Every entry must be given again exactly.

begin Given entries

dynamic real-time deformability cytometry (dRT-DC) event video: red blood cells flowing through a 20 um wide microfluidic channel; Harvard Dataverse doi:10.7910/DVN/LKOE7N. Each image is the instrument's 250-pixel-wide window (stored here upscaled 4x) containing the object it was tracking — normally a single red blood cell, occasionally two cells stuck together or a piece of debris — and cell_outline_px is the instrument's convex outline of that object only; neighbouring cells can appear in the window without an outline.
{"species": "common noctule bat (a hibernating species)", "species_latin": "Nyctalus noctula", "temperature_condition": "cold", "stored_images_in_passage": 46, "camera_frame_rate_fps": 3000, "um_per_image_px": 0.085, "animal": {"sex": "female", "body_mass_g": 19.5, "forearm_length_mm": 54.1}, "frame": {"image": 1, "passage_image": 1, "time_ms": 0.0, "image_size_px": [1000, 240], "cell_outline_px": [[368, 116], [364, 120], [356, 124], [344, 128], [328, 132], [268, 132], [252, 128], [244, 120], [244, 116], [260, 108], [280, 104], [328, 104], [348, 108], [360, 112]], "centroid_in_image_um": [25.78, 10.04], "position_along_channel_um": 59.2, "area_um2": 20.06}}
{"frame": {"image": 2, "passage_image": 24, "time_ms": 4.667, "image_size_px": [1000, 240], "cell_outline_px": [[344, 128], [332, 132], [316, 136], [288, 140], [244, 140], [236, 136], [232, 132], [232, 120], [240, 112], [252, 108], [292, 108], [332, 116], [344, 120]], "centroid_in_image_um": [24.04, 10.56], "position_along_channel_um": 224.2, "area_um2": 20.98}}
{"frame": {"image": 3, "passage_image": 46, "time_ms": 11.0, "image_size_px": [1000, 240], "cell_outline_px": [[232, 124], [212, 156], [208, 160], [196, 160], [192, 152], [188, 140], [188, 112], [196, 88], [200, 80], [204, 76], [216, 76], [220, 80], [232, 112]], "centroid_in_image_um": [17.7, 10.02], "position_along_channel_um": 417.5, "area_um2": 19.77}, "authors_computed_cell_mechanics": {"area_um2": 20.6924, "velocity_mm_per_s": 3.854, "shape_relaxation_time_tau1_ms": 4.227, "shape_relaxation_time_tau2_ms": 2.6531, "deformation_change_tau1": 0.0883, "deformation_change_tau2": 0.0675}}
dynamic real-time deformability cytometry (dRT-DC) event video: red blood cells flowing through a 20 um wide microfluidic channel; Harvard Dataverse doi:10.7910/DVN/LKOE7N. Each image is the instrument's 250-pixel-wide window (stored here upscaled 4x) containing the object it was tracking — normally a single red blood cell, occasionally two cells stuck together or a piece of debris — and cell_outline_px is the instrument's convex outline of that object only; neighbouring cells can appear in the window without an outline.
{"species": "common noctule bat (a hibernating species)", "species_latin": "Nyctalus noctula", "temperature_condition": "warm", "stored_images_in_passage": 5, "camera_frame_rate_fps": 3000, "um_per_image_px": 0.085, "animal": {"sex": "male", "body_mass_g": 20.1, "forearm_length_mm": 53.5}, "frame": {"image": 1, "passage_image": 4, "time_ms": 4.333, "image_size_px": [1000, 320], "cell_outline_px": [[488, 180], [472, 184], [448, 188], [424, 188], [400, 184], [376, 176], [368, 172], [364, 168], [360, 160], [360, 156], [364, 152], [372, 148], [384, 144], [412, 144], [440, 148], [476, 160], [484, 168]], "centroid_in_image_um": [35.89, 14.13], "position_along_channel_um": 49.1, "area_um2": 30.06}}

end Given entries

Exercise response:
dynamic real-time deformability cytometry (dRT-DC) event video: red blood cells flowing through a 20 um wide microfluidic channel; Harvard Dataverse doi:10.7910/DVN/LKOE7N. Each image is the instrument's 250-pixel-wide window (stored here upscaled 4x) containing the object it was tracking — normally a single red blood cell, occasionally two cells stuck together or a piece of debris — and cell_outline_px is the instrument's convex outline of that object only; neighbouring cells can appear in the window without an outline.
{"species": "common noctule bat (a hibernating species)", "species_latin": "Nyctalus noctula", "temperature_condition": "cold", "stored_images_in_passage": 46, "camera_frame_rate_fps": 3000, "um_per_image_px": 0.085, "animal": {"sex": "female", "body_mass_g": 19.5, "forearm_length_mm": 54.1}, "frame": {"image": 1, "passage_image": 1, "time_ms": 0.0, "image_size_px": [1000, 240], "cell_outline_px": [[368, 116], [364, 120], [356, 124], [344, 128], [328, 132], [268, 132], [252, 128], [244, 120], [244, 116], [260, 108], [280, 104], [328, 104], [348, 108], [360, 112]], "centroid_in_image_um": [25.78, 10.04], "position_along_channel_um": 59.2, "area_um2": 20.06}}
{"frame": {"image": 2, "passage_image": 24, "time_ms": 4.667, "image_size_px": [1000, 240], "cell_outline_px": [[344, 128], [332, 132], [316, 136], [288, 140], [244, 140], [236, 136], [232, 132], [232, 120], [240, 112], [252, 108], [292, 108], [332, 116], [344, 120]], "centroid_in_image_um": [24.04, 10.56], "position_along_channel_um": 224.2, "area_um2": 20.98}}
{"frame": {"image": 3, "passage_image": 46, "time_ms": 11.0, "image_size_px": [1000, 240], "cell_outline_px": [[232, 124], [212, 156], [208, 160], [196, 160], [192, 152], [188, 140], [188, 112], [196, 88], [200, 80], [204, 76], [216, 76], [220, 80], [232, 112]], "centroid_in_image_um": [17.7, 10.02], "position_along_channel_um": 417.5, "area_um2": 19.77}, "authors_computed_cell_mechanics": {"area_um2": 20.6924, "velocity_mm_per_s": 3.854, "shape_relaxation_time_tau1_ms": 4.227, "shape_relaxation_time_tau2_ms": 2.6531, "deformation_change_tau1": 0.0883, "deformation_change_tau2": 0.0675}}
dynamic real-time deformability cytometry (dRT-DC) event video: red blood cells flowing through a 20 um wide microfluidic channel; Harvard Dataverse doi:10.7910/DVN/LKOE7N. Each image is the instrument's 250-pixel-wide window (stored here upscaled 4x) containing the object it was tracking — normally a single red blood cell, occasionally two cells stuck together or a piece of debris — and cell_outline_px is the instrument's convex outline of that object only; neighbouring cells can appear in the window without an outline.
{"species": "common noctule bat (a hibernating species)", "species_latin": "Nyctalus noctula", "temperature_condition": "warm", "stored_images_in_passage": 5, "camera_frame_rate_fps": 3000, "um_per_image_px": 0.085, "animal": {"sex": "male", "body_mass_g": 20.1, "forearm_length_mm": 53.5}, "frame": {"image": 1, "passage_image": 4, "time_ms": 4.333, "image_size_px": [1000, 320], "cell_outline_px": [[488, 180], [472, 184], [448, 188], [424, 188], [400, 184], [376, 176], [368, 172], [364, 168], [360, 160], [360, 156], [364, 152], [372, 148], [384, 144], [412, 144], [440, 148], [476, 160], [484, 168]], "centroid_in_image_um": [35.89, 14.13], "position_along_channel_um": 49.1, "area_um2": 30.06}}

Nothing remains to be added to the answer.